### Aim of the exercise
Rewrite the listing below as a Markdown table, from its first line up to and including the line containing "pitze angebracht wird.". Use two columns, Row and Text: put a running row number in Row and the line itself in Text, and leave out any blank lines.

#### Stored data

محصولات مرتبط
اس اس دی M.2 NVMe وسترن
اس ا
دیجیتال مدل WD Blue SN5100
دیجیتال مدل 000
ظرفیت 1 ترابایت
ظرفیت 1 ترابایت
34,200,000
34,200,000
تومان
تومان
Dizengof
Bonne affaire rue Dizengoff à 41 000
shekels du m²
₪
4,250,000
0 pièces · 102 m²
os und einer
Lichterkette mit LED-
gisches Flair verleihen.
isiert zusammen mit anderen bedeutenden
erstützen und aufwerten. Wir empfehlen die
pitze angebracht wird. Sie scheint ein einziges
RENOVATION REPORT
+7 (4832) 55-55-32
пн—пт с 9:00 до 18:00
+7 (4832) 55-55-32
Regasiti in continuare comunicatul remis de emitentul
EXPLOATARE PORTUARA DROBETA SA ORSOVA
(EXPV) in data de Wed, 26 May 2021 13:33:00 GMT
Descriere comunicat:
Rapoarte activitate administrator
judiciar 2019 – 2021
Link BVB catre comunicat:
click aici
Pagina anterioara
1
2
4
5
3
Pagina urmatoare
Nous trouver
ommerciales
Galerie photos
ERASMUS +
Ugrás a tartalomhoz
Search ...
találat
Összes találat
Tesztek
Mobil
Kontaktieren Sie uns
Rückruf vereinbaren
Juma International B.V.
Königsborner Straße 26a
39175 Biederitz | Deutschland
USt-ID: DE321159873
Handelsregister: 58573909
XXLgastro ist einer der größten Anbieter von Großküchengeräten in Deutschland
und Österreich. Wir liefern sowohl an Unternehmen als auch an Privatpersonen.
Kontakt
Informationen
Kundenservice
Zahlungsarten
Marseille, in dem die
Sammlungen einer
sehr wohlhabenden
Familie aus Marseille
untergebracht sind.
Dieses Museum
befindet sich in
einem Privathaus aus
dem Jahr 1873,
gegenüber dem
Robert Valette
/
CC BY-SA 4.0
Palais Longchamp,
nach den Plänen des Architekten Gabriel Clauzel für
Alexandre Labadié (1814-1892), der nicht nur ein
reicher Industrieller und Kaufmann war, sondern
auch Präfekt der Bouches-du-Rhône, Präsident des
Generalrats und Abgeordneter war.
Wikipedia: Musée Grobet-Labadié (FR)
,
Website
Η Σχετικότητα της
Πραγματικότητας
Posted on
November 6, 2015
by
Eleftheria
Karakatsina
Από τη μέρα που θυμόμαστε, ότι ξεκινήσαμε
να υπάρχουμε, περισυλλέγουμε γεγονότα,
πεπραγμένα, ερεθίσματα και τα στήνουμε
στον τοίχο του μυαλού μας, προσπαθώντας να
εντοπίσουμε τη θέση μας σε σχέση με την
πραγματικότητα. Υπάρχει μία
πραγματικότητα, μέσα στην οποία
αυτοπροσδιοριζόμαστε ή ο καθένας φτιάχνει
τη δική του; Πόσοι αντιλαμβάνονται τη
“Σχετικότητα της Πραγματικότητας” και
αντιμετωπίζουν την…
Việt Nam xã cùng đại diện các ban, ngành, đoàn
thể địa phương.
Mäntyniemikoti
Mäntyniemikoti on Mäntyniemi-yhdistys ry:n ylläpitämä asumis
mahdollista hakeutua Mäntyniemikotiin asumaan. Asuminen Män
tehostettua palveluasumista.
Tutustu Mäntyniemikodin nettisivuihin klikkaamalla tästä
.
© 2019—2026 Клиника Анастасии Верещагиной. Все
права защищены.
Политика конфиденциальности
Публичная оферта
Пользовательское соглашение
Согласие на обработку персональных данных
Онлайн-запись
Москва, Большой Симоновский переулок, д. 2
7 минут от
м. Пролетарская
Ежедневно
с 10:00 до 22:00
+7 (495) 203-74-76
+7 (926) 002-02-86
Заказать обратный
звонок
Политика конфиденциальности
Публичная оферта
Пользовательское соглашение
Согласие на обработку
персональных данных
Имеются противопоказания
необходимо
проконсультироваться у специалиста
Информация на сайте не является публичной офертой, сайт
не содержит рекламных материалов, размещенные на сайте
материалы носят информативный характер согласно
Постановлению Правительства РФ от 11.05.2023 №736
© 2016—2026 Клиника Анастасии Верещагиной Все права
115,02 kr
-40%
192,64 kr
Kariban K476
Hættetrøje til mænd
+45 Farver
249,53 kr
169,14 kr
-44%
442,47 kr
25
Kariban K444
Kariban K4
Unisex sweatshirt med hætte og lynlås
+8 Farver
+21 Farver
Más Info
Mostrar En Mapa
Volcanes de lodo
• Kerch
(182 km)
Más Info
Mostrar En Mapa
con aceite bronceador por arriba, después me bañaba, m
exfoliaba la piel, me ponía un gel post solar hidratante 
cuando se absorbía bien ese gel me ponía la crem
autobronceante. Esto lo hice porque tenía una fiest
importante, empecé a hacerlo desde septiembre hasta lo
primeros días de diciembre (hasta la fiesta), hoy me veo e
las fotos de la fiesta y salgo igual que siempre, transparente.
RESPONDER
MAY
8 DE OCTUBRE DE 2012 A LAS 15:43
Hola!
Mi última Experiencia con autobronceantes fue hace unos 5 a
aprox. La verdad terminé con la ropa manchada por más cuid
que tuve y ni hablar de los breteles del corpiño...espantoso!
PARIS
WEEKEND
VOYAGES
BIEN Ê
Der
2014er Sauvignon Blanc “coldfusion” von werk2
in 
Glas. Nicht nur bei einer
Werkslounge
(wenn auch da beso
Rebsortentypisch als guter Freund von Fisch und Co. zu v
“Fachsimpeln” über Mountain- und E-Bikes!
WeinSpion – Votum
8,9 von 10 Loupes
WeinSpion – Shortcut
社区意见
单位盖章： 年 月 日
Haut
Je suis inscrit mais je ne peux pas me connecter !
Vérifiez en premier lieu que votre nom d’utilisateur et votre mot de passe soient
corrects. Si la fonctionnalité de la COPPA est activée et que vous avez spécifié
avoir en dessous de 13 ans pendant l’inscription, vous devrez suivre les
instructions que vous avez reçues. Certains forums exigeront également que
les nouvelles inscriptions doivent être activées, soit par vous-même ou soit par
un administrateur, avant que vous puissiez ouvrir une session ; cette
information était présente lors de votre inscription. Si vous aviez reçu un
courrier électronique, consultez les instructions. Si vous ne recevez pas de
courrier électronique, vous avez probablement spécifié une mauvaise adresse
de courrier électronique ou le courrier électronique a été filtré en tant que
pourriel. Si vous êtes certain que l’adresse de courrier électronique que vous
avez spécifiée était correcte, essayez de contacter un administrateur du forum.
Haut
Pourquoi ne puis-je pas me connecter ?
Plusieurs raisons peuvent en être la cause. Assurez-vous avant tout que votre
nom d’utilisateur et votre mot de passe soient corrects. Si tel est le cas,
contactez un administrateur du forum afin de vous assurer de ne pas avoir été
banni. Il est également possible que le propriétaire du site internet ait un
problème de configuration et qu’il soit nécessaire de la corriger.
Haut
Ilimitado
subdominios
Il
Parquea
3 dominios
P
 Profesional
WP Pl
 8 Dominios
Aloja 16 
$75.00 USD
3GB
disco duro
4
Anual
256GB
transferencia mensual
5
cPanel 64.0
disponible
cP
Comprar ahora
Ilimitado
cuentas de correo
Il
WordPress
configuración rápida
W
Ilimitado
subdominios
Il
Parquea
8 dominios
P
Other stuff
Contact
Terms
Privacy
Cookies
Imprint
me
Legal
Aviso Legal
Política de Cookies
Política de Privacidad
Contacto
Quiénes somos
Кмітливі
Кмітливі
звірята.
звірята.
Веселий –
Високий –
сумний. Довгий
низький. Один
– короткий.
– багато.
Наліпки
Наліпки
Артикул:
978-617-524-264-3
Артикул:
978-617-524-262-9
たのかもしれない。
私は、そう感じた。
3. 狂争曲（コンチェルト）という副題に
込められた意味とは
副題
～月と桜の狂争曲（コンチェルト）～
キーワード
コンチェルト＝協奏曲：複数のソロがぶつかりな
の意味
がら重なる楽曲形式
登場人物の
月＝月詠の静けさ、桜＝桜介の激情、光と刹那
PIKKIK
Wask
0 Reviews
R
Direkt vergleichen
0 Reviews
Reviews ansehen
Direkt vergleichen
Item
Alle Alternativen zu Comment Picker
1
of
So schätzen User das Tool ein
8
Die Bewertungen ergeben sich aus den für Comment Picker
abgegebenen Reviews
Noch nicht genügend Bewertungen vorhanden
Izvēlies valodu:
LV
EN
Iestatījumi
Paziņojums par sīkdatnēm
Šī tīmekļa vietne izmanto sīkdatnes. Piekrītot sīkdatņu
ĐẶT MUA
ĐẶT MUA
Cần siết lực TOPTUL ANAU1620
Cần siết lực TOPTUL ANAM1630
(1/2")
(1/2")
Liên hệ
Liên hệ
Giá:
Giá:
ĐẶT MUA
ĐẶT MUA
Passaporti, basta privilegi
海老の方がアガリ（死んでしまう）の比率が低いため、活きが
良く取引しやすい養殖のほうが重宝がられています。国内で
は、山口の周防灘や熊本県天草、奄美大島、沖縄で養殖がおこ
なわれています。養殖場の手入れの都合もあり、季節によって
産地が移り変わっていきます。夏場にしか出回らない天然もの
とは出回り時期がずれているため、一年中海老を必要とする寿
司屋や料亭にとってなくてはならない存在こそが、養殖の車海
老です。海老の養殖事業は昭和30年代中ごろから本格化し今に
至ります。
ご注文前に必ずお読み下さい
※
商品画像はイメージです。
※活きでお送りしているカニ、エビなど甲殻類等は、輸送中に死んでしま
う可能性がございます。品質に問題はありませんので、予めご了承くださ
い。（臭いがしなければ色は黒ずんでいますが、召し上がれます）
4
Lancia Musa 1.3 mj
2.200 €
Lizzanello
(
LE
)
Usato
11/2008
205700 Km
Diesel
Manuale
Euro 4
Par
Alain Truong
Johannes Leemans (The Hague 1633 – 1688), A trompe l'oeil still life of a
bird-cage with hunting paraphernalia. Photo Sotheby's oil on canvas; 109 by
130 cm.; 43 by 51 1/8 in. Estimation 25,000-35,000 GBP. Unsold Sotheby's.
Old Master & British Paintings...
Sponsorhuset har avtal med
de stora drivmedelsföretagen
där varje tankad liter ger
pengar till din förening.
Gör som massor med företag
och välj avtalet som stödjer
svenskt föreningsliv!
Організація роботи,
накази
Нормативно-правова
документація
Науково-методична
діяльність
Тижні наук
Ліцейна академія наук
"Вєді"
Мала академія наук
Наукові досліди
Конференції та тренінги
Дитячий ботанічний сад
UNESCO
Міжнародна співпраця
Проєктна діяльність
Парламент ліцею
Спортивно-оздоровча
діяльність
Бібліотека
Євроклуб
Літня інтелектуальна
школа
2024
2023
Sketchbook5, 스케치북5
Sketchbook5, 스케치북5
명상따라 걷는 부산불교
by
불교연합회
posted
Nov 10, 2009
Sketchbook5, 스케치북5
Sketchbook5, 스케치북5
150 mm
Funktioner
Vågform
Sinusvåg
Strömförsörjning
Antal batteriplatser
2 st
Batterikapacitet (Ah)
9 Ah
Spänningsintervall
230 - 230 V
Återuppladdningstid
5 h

########

### Result of this task
| Row | Text |
|---|---|
| 1 | محصولات مرتبط |
| 2 | اس اس دی M.2 NVMe وسترن |
| 3 | اس ا |
| 4 | دیجیتال مدل WD Blue SN5100 |
| 5 | دیجیتال مدل 000 |
| 6 | ظرفیت 1 ترابایت |
| 7 | ظرفیت 1 ترابایت |
| 8 | 34,200,000 |
| 9 | 34,200,000 |
| 10 | تومان |
| 11 | تومان |
| 12 | Dizengof |
| 13 | Bonne affaire rue Dizengoff à 41 000 |
| 14 | shekels du m² |
| 15 | ₪ |
| 16 | 4,250,000 |
| 17 | 0 pièces · 102 m² |
| 18 | os und einer |
| 19 | Lichterkette mit LED- |
| 20 | gisches Flair verleihen. |
| 21 | isiert zusammen mit anderen bedeutenden |
| 22 | erstützen und aufwerten. Wir empfehlen die |
| 23 | pitze angebracht wird. Sie scheint ein einziges |